The study used two different types of bacteria to first store electricity in the salt acetate, then convert the acetate back into electricity. The scientists managed to successfully charge the battery over a 16-hour period, then discharge it over the next 8 hours and repeated this cycle 15 times over a two-week period. This successfully mimicked the day-night pattern typical for solar energy production.

The scientists hope that, with further refinement, the battery could help wind and solar power become more viable by storing electricity economically.

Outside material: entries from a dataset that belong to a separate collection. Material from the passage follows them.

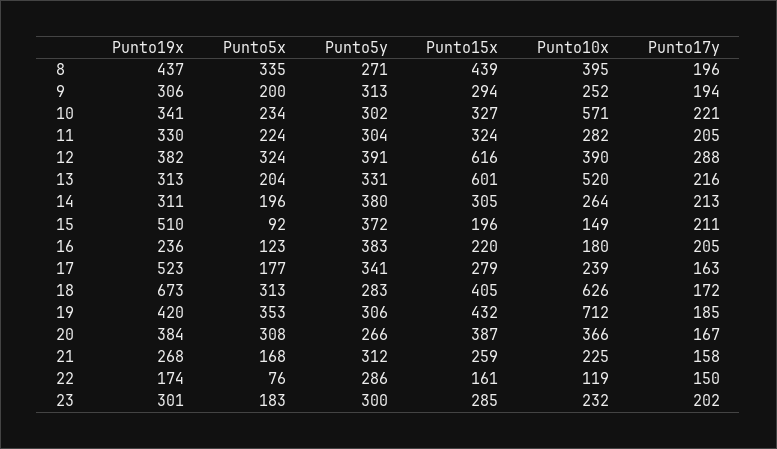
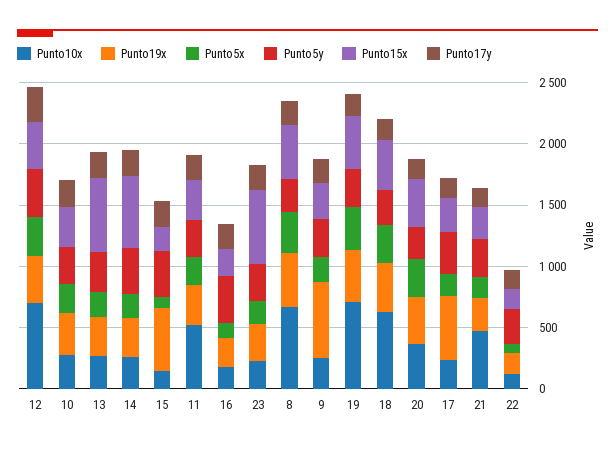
Punto10x, 8: 395 -> 700
Punto19x, 9: 306 -> 600
Punto10x, 10: 571 -> 300
Punto10x, 11: 282 -> 500
Punto15x, 12: 616 -> 400
Punto10x, 12: 390 -> 700
Punto10x, 13: 520 -> 300
Punto15x, 14: 305 -> 600
Punto19x, 18: 673 -> 400
Punto10x, 21: 225 -> 500
Punto15x, 23: 285 -> 600

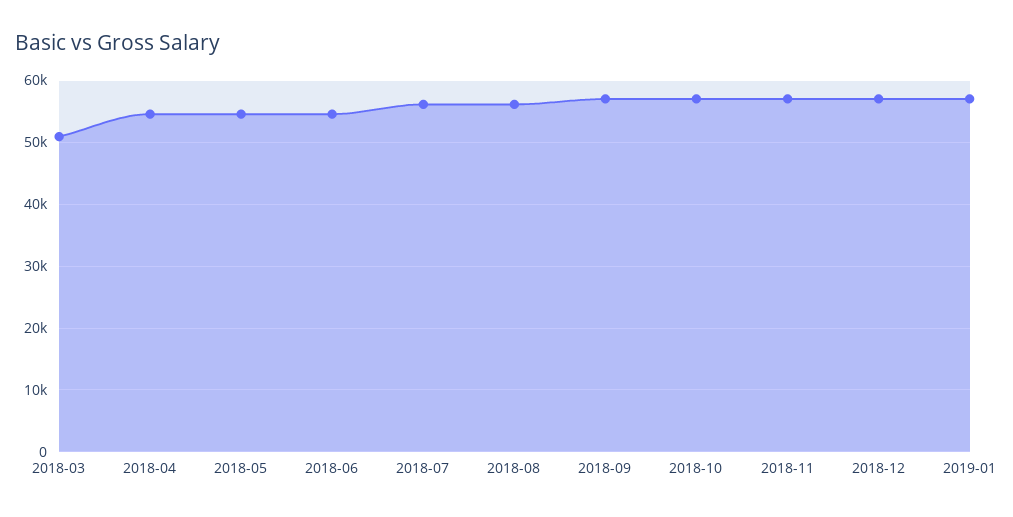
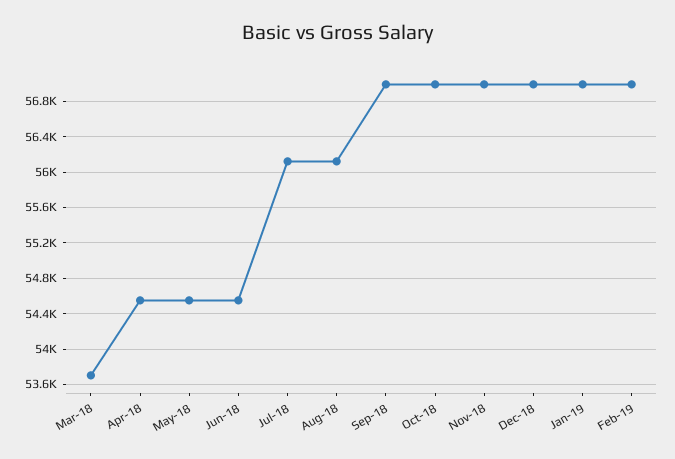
2018-03: 51000 -> 53700
Feb-19: none -> 57000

It is currently impossible to economically store power for times when the sun isn’t shining and the wind isn’t blowing. Purchasing enough batteries to provide just three days of storage for an average American household costs about $15,000, and those batteries only last for about five years and are very difficult to recycle.

This is true for home power storage as well, even with cutting-edge batteries. One of Elon Musk’s Tesla Powerwall, capable of storing enough electricity to power a home, costs $7,340 to buy. A conservative analysis estimates that a Powerwall would save its owner $1.06 a day and take roughly 40 years to pay for itself. Naturally, Tesla only offers 5 to 10 year warranties on its Powerwalls, and predicts they will last for only 15 years.

The best way we have of “storing” power is pumping water up a hill, which actually accounts for 99 percent of all global energy storage.

One of the world’s largest and most powerful batteries, located in Fairbanks, Ala., weighs 1,300-metric tons and is larger than a football field. It can only provide enough electricity for about 12,000 residents, or 38 percent of Fairbanks’ population, for seven minutes. That’s useful for short outages, which happen a lot in Alaska, but isn’t effective enough to act as a reserve for solar and wind power.

The research was sponsored by the American Chemical Society and was performed by scientists at Wageningen University in the Netherlands.